Okay, I’ll admit it. I love “Sex and the City” (1998–2004).
Although “Sex and the City” was at one point immensely popular, garnering a viewership of 10.6 million people, mentioning that you chuckled at Samantha’s mishap with her attempt at at-home-hair-bleaching now brands you as a simpleton and threatens your seat at the feminist table.
A show that once brought women together, with women from Oklahoma to San Francisco finding comfort in the ups and downs of the famous foursome’s lives, now divides us. We fall into two camps: those of us who denounce the show and those of us who indulge in it guiltily between viewings of films deemed more publicly acceptable.
The change in attitude towards the show and our previously beloved leading ladies is due to the current conversation surrounding diversity in television and film and the representation of women on screen.
Before I go any further with this, I would like to clarify that I am thrilled this discussion is being had, as a woman who is not only interested in making film and television, but also as an avid consumer. I am excited that we are trying our hardest to thoughtfully represent women, allowing us to be able to find characters that we relate to. But I don’t understand why “Sex and The City” should be excluded from this narrative given that it featured exclusively female leads and has amassed six seasons, two movies and a spin-off prequel show.
The complaint I hear most often about the show is about the female characters. Some say that they aren’t good role models. People complain that at times they are vapid, too self-focused, that they don’t always do the right thing. And to that I say, “Exactly!”

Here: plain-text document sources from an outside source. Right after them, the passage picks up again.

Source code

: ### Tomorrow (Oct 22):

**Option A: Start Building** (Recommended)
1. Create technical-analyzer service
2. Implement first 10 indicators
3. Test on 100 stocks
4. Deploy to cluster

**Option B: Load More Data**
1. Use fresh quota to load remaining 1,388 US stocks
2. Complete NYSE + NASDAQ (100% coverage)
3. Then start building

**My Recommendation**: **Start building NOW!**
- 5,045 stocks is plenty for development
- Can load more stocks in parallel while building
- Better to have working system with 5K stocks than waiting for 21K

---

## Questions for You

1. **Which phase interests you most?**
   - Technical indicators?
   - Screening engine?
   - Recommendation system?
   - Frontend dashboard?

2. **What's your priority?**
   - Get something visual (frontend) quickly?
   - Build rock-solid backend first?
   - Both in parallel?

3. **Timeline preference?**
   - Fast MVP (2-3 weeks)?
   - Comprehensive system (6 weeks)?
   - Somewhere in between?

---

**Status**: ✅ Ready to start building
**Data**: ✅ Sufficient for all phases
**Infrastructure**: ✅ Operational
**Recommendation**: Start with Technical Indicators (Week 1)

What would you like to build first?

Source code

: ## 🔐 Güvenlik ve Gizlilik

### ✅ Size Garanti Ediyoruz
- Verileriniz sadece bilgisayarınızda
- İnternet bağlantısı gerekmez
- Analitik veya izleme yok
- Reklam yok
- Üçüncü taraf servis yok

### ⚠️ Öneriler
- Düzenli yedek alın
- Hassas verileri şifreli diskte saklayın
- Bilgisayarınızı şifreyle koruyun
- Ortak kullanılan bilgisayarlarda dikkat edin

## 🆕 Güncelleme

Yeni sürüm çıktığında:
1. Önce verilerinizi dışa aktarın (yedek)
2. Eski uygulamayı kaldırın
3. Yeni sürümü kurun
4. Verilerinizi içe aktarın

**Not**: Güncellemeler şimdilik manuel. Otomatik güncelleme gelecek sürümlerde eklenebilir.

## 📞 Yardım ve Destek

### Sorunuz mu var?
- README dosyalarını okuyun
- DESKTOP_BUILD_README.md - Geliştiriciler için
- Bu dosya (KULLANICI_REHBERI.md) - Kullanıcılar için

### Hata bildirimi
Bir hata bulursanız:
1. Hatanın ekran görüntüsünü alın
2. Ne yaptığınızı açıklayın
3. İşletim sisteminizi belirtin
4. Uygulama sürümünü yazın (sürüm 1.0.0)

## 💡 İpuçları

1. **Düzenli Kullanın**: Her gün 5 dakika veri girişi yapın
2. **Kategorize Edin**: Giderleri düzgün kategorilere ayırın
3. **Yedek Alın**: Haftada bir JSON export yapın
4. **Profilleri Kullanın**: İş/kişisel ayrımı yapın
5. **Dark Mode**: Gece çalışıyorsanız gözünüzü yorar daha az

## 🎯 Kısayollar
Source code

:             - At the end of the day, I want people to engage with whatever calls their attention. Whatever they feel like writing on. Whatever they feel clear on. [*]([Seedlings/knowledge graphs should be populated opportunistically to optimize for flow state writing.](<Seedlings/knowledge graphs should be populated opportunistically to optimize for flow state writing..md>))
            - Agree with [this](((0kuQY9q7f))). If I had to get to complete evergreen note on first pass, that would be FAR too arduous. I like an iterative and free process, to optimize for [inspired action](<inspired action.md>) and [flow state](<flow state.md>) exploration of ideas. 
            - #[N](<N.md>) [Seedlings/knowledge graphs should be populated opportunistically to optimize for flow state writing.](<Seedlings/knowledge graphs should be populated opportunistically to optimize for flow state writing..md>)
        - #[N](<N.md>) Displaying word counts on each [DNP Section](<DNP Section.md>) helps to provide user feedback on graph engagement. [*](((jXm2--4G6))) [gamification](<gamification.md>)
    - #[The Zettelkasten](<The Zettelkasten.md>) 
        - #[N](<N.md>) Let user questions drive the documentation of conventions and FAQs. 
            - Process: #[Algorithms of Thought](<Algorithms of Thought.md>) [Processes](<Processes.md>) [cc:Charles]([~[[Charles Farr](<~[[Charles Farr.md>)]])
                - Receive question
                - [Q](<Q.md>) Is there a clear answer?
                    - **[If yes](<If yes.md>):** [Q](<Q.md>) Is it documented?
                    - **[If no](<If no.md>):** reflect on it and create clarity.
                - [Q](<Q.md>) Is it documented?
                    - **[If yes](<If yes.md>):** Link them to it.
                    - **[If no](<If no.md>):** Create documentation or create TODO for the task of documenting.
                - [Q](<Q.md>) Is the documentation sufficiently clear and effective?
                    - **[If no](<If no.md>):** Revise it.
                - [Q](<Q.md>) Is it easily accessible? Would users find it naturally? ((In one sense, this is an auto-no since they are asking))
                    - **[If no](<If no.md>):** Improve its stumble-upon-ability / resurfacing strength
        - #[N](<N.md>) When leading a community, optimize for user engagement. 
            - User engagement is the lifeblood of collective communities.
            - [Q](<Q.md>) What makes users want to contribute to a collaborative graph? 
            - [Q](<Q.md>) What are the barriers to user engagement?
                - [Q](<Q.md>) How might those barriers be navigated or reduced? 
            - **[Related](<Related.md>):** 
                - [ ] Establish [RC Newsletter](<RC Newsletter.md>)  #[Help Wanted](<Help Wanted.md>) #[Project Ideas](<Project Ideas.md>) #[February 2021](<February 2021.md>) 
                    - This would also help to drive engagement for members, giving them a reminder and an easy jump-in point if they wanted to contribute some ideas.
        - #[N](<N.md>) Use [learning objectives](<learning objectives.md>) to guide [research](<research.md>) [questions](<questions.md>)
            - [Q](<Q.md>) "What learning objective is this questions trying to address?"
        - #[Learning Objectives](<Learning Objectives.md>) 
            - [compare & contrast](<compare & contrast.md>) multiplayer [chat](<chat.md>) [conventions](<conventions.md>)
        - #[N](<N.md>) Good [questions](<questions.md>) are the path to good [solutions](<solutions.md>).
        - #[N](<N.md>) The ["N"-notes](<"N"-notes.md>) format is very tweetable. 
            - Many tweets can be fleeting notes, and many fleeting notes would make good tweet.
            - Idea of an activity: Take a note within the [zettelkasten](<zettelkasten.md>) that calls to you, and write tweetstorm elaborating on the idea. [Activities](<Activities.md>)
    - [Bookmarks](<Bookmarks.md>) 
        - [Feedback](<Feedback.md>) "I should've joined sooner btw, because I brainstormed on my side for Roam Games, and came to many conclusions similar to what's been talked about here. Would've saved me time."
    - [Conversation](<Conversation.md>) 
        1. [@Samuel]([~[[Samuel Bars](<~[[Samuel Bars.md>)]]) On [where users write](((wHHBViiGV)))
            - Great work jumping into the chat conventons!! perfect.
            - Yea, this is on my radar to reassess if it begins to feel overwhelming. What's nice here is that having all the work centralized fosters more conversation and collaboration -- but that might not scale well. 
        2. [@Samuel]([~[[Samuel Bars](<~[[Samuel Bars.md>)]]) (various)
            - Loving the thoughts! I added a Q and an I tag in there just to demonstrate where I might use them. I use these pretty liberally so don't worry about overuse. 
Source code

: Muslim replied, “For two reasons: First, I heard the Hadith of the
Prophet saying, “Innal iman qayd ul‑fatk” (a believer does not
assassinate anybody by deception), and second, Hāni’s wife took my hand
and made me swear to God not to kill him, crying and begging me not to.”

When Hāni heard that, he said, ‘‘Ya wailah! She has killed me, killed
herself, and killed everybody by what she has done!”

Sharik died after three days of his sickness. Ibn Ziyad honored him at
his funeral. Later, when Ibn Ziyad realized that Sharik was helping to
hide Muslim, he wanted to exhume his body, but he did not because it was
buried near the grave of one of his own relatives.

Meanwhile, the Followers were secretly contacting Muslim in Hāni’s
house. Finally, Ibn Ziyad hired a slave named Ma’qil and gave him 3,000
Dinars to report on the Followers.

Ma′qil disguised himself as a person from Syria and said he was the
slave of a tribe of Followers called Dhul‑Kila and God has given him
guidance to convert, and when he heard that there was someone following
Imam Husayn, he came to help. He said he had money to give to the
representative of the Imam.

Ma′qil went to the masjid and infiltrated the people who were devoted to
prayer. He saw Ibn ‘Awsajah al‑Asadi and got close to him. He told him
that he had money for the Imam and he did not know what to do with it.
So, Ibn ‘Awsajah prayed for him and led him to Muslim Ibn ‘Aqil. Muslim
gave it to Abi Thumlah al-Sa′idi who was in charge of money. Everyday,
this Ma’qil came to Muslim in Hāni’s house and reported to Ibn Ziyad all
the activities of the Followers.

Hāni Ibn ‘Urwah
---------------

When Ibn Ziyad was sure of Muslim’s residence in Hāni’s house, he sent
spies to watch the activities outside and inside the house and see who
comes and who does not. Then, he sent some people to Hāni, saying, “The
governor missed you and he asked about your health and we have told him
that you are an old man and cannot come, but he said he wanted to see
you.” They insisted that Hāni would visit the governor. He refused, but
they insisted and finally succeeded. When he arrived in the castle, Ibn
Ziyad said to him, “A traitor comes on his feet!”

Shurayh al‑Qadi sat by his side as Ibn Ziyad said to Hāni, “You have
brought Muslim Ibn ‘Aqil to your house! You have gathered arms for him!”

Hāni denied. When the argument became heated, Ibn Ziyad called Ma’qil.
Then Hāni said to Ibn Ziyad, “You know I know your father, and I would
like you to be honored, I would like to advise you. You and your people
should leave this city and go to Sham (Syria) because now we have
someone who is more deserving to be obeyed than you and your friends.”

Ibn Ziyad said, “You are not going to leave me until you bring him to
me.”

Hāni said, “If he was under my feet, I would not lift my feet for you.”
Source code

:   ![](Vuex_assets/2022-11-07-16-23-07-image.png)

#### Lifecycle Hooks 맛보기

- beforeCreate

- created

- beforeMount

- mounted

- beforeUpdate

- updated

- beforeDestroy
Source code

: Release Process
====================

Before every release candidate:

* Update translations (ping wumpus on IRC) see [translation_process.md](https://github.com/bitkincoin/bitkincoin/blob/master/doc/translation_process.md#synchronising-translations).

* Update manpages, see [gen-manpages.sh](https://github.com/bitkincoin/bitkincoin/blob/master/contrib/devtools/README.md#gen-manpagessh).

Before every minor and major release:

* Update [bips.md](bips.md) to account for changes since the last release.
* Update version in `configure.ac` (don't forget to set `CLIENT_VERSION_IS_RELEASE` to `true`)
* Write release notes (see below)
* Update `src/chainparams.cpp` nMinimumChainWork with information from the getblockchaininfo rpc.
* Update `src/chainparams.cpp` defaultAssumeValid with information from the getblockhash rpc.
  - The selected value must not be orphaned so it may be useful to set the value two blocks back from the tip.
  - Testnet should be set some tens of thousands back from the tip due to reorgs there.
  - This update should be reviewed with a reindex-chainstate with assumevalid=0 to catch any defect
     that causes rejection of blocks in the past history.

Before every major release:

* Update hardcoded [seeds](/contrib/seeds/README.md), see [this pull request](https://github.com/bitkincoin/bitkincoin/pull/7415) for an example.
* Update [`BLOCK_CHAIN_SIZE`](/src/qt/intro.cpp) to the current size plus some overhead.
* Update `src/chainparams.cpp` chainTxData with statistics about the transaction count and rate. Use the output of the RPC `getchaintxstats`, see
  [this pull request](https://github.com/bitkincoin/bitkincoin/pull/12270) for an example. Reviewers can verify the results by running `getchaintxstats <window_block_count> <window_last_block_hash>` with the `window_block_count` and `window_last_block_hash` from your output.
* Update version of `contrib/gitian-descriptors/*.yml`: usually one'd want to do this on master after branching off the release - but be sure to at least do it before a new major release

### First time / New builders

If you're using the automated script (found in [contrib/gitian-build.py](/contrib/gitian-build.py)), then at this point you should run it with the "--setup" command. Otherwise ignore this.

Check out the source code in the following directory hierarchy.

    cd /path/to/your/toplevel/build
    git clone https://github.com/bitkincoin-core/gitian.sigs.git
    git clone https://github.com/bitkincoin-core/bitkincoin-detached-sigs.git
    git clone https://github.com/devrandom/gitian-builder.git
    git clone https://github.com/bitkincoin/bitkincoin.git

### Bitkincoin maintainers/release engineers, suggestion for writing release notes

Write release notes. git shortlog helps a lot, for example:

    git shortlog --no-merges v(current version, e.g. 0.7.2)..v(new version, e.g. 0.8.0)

Throughout the show, Miranda is too harsh with Carrie, Carrie tries to push her beliefs onto Charlotte, Charlotte can be judgmental of Samantha’s choices and Samantha is pretty preoccupied with her sexual exploits. While women being open about their sexuality is not a lauded phenomenon even today, the women were highly flawed. The women of “Sex and the City” were often selfish or rash, and they didn’t always know the right thing to do to help a friend. Although sometimes the hardest decision they had to make was which shoes to wear to the event where they were going, sometimes the decision between blue heels or red flats can be the day’s biggest hurdle. Although they lived a very specific, privileged and exaggerated lifestyle, the women of “Sex and the City” were flawed because they were real, and for that I appreciate them.
Showing women wholly on screen means not only showing all the great things women are capable of, but also showing them when they make mistakes, when they do the wrong things and when they are not sure what to do. You may not find comfort in the on-screen mishaps and escapades of New York’s most infamous fictional women, but this Miranda is happy to say she does.